The first thing I see is the negative sign by the x. I don't mess with negative division in inequalities.
Instead, I'll add 3x to both sides.
3-3x<=-3
3-3x +(3x)<=-3 +(3x)
We are aloud to do this because we're adding the same quantity to both sides.
Simplified, we get:
3<=-3+3x
It has a nice even coefficient now.
Then, we'll get 3x alone so we can eventually divide.

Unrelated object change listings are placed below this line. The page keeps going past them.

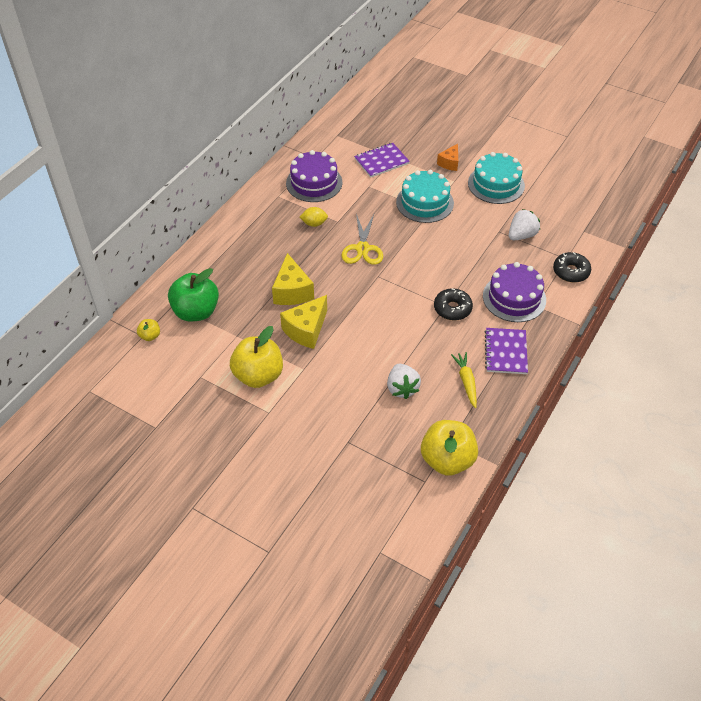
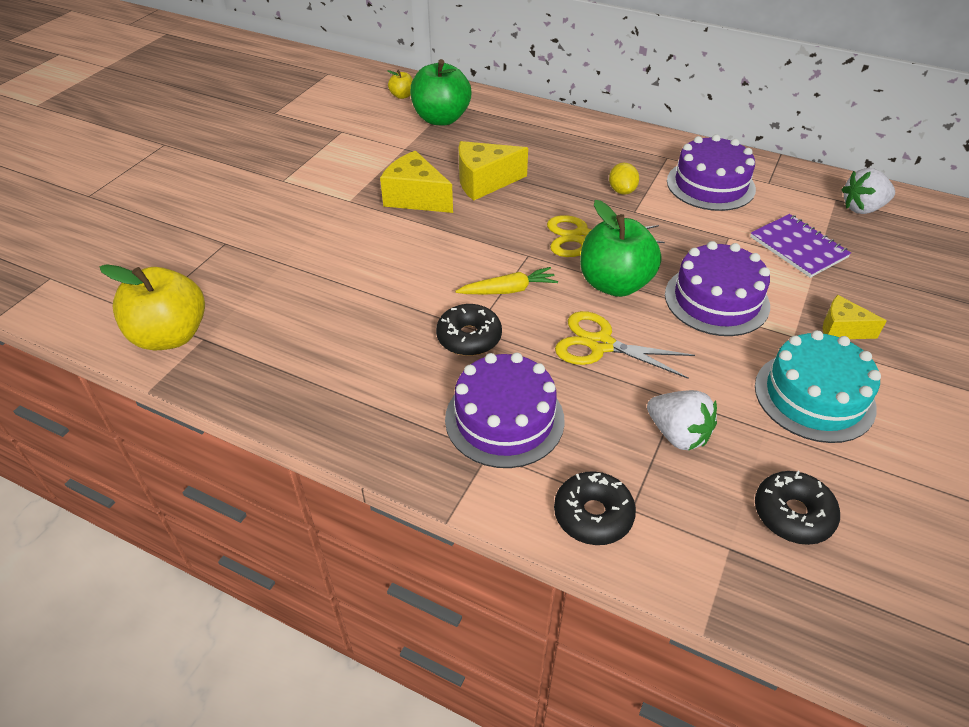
camera: 85 degrees right, 5 degrees down
(258, 375) = (340, 168): yellow apple -> none
(402, 388) = (307, 287): white strawberry -> white strawberry (862, 208)
(408, 241) = (615, 284): none -> green apple
(425, 202) = (716, 300): turquoise cake -> purple cake
(449, 163) = (841, 329): orange cheese -> yellow cheese
(459, 254) = (601, 344): none -> yellow scissors
(466, 382) = (313, 355): yellow carrot -> yellow carrot (508, 290)
(505, 352) = (374, 405): purple notebook -> none
(565, 208) = (792, 514): none -> black donut

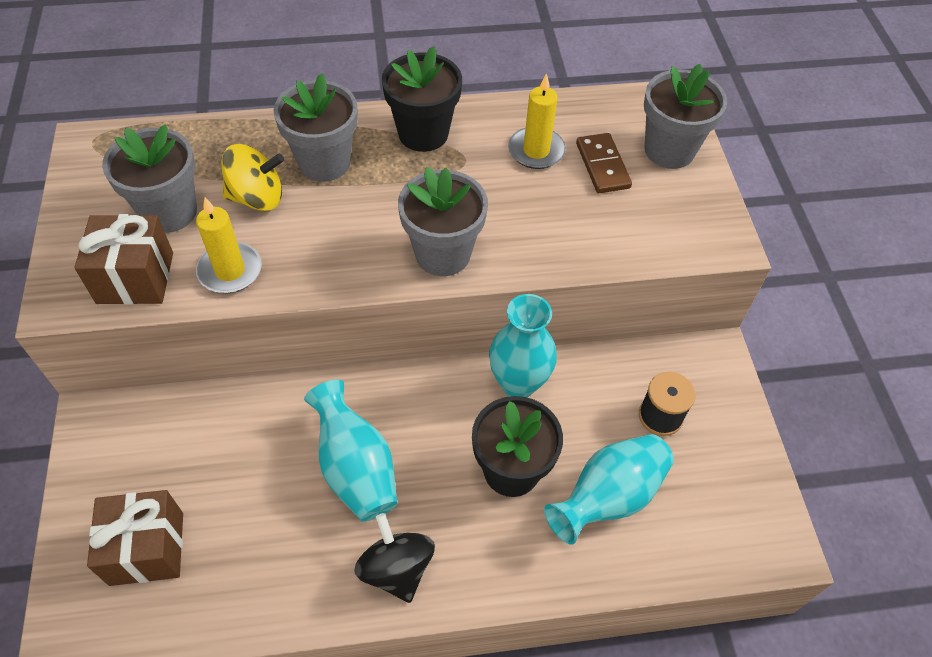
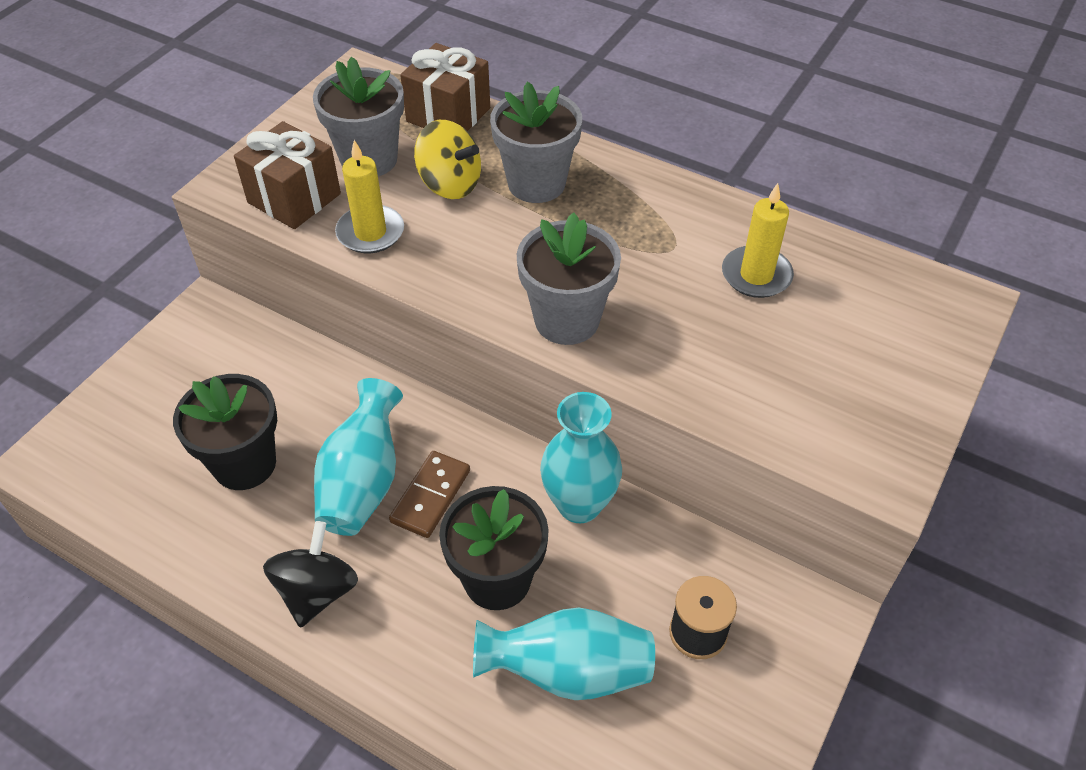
camera: 40 degrees right, 5 degrees down
(147, 548) = (151, 436): brown gift -> brown gift (448, 115)
(423, 133) = (654, 203): black flower pot -> black flower pot (244, 464)
(602, 165) = (816, 326): brown domino -> brown domino (431, 496)
(669, 150) = (912, 350): grey flower pot -> none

We'll do this by adding 3 to both sides.
3+(3)<=-3+3x + (3)
Simplified, we get:
6<=3x
Now, let's divide safely, with no negative sign.
6 -:(3)<=3x-:(3)
Simplified, we get:
2<=x
Now, it's a little easier to read when x is on the left, and that's probably how your teacher wants the answer. We can flip the equation and keep the meaning the same.
2<=x becomes x>=2
If you don't believe me, just read the first equation forward and backwards. In both instances, 2 is less than or equal to x.

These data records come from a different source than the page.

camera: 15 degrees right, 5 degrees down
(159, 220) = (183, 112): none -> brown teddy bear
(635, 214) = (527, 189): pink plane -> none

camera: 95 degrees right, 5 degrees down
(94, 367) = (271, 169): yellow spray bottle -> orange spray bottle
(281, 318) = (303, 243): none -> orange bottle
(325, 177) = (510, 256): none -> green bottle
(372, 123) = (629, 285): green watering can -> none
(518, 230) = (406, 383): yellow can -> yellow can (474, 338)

Finally, to finish this problem, we should check our work!
Take a number, any number. I usually start with 0 because, well, it's pretty easy to work with.
Plug in 0 to your original equation.
3-3x<=-3
3-3(0)<=-3
3<=-3
So, is 3 really less than (or equal to) -3? Obviously not! So before you start getting confused and accuse me of lying to you, let's plug zero into our answer.
2<=x
2<=0
Is 2 less than (or equal to) 0? Nope! Since it didn't work in both cases, that means we're probably right. There are two more instances I would try. The first is a number that correctly solves both equations, (so, greater than 2). The next is the number that x could be equal to, (2). I'll let you test those, though! Spoiler alert: they work :)